Oh...and about the CDs...that is almost laughable. Discovery (like ANY retreat I've ever been to) plays music during their training. From my perspective, it's just cheesy music from the 80s and 90s that ultimately does have an encouraging message. That's biggy. You can buy the CDs and listen to the music, or not. My husband got a lot out of Discovery, but really can't bear to own any Celine Dion! And although I don't like most of the music they played and wouldn't choose to listen to the artists otherwise, I do listen to it from time to time, because it softens me up and helps me take a deep breath and get into a better frame of mind (kind of like a good run) and remember a lot of wonderful people who I met. That's it. So...I hope, at least, the whole CD thing has been de-mystified!

I hope this doesn't sound preachy...I have a lot of therapist friends who are very "ANTI" large group trainings who, based on me and my experience with Discovery, would attest that I have in no way been brainwashed or am in a cult. I just went away for a few weekends, learned a bit of how to live in my heart and take responsibility for my own crappy behavior and am now much more satisfied with my marriage and with myself in general. Their feedback is, "you seem more peaceful, more relaxed, less tired, more loving, gentle and open-hearted."

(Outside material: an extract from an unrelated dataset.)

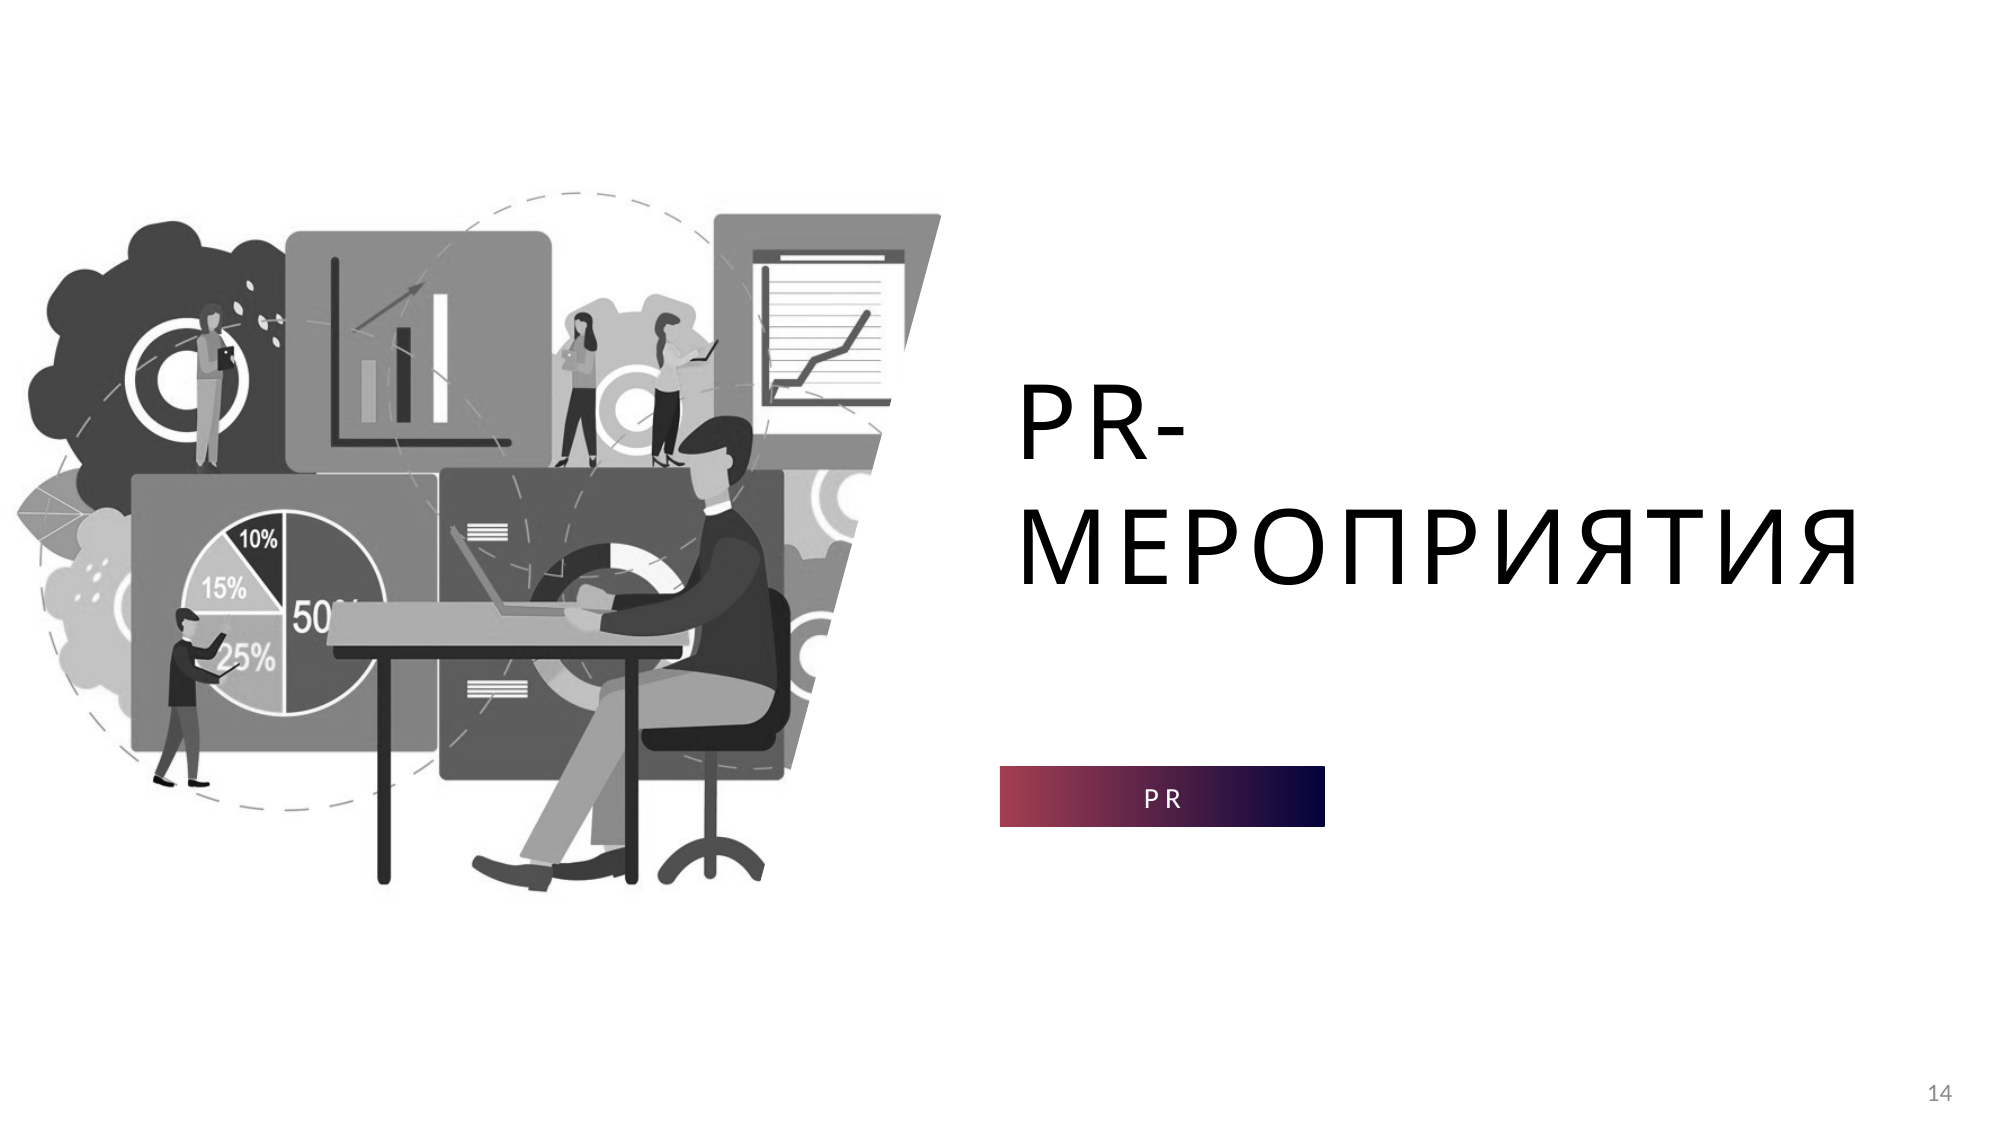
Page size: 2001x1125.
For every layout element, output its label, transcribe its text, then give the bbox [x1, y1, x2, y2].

For those of you who are concerned about your loved ones who've gone, just tell them honestly and speak from your heart. If you have gone and are feeling disturbed by stuff that got "stirred up" in up and share with a good friend or find a therapist. Your life can't totally change in three weekends, but I do believe that it can start to. ALL GOOD THERAPY typically means that things may get worse before they get better. It is a process. It is part of the risks and benefits. I hope soon you will experience the benefits of the courage you've had to deal with your depression and get un-stuck, however it makes the best sense for YOU to deal with it. You are worth it.

The best to all of you,

Recovery from LGAT "Discovery" in Dallas
Posted by: SaneAgain ()
Date: September 04, 2007 03:04PM

suspect wrote:


Discovery is indeed a large group awareness training of sorts, but it is by no means a cult. [b:b2e159a819]Cults make sure that all members believe the same things[/b:b2e159a819]

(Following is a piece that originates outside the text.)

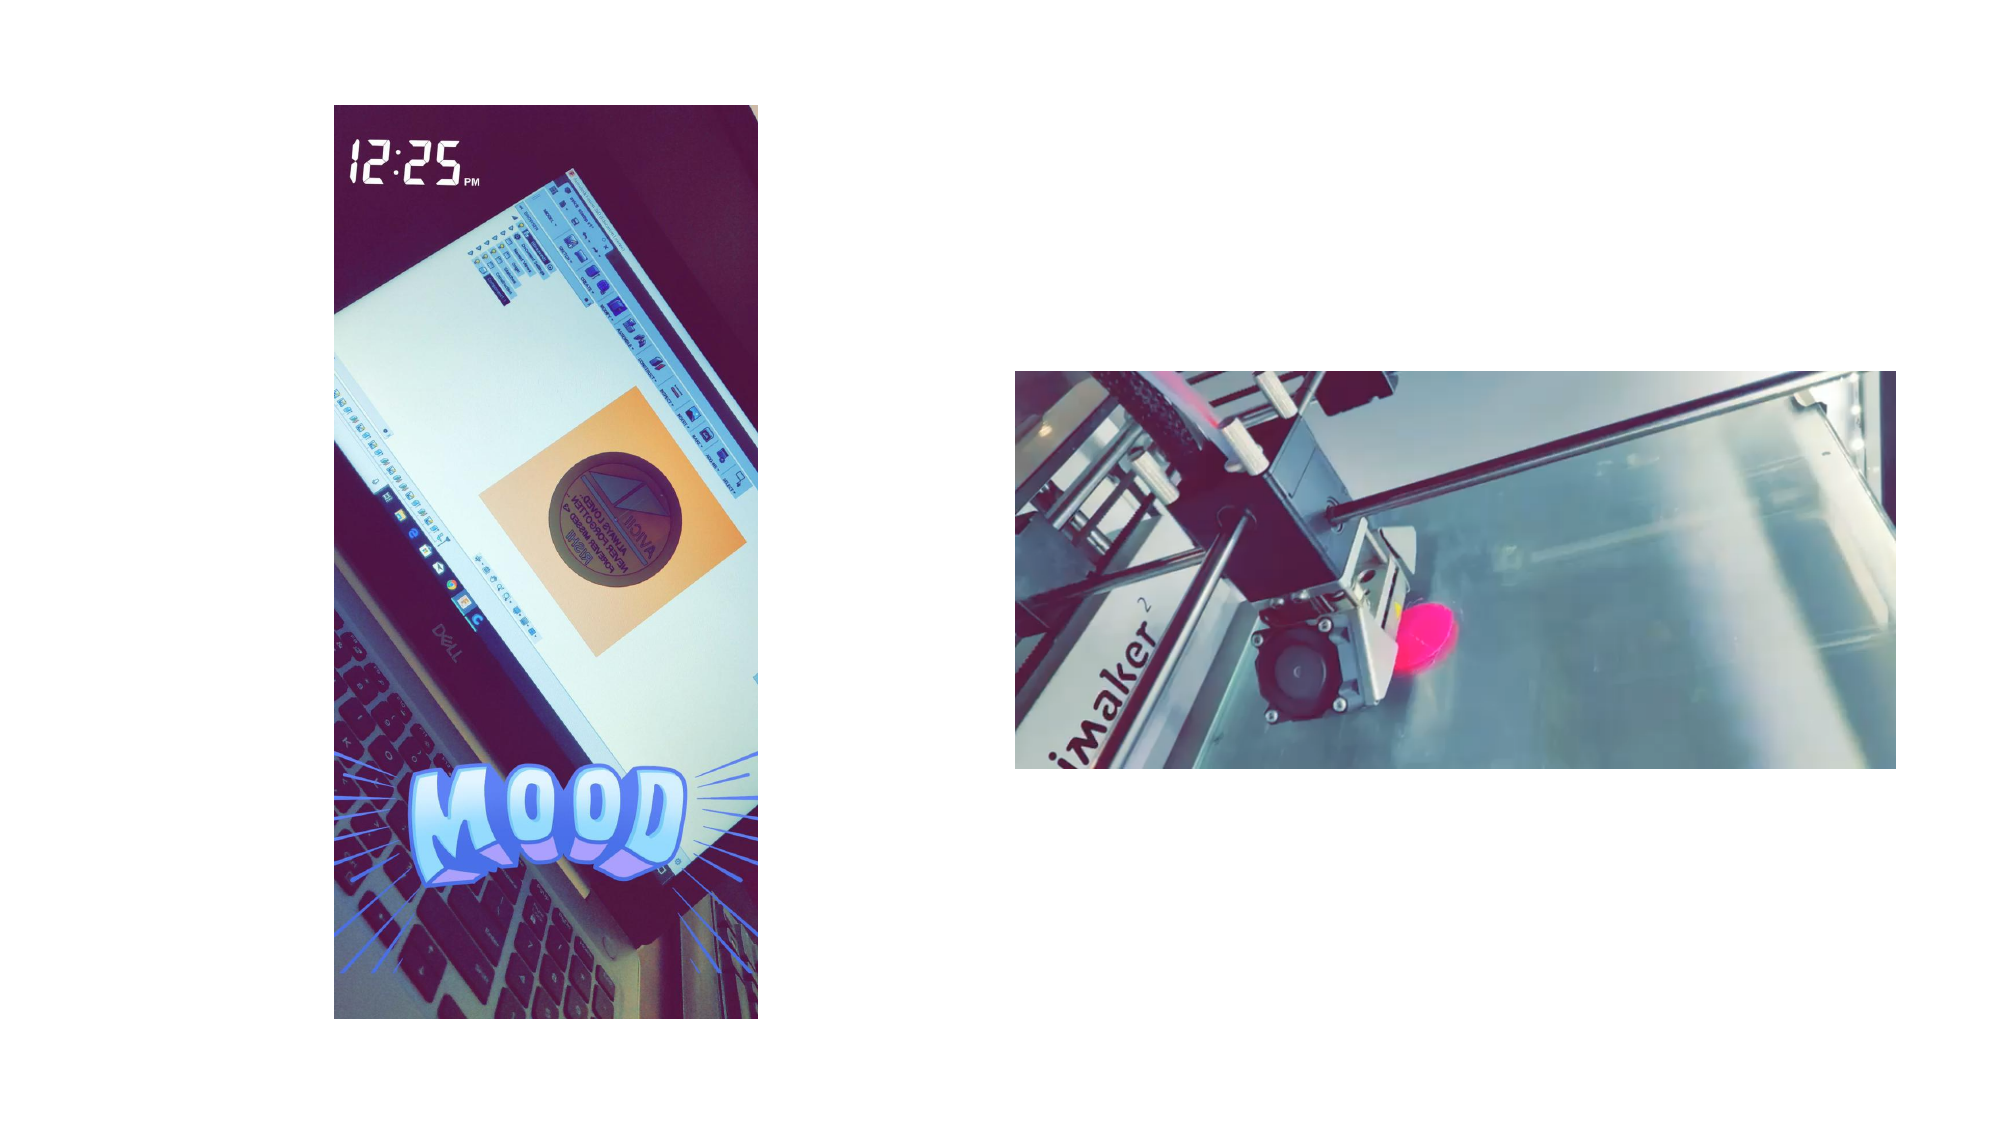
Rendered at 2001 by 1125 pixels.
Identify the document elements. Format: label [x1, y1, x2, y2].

text_box [1015, 370, 1897, 770]
picture [334, 105, 758, 1020]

Then how come you're using the same jargon, concepts and thought-stopping cliches that all the other defenders of not only this lgat, but all the other lgats in the world, use?

Though nobody is claiming that every larget group awareness is training is a cult, most are classified as destructive groups. Did you read any articles here before you jumped in to defend this pyramid scheme of the soul?

I know several psychologists who've done these types of trainings. They raved about it for about a year, tried to "integrate" it into their work, then came to their senses and now say they would NOT recommend it to ANYONE, having seen that any positive changes are very superficial and are far out-weighed by the damage.

You are putting your professional reputation on the line and you are potentially putting the mental health of your patients on the line, and its going to come back and bite you. Just a warning.

If you haven't read around, here are some places to start:




Recovery from LGAT "Discovery" in Dallas
Posted by: yasmin ()
Date: September 04, 2007 03:10PM

I cannot speak to your experience with Discovery, never having attended it. However your statement that "all good therapy makes you worse before you get better" surprises me.Most good therapy (for example, solution focused, cognitive behavioral), is based on making the client feel better and solve their problems.
If you counsel an alcoholic and they feel so lousy after that they go for a drink, the therapy was not good.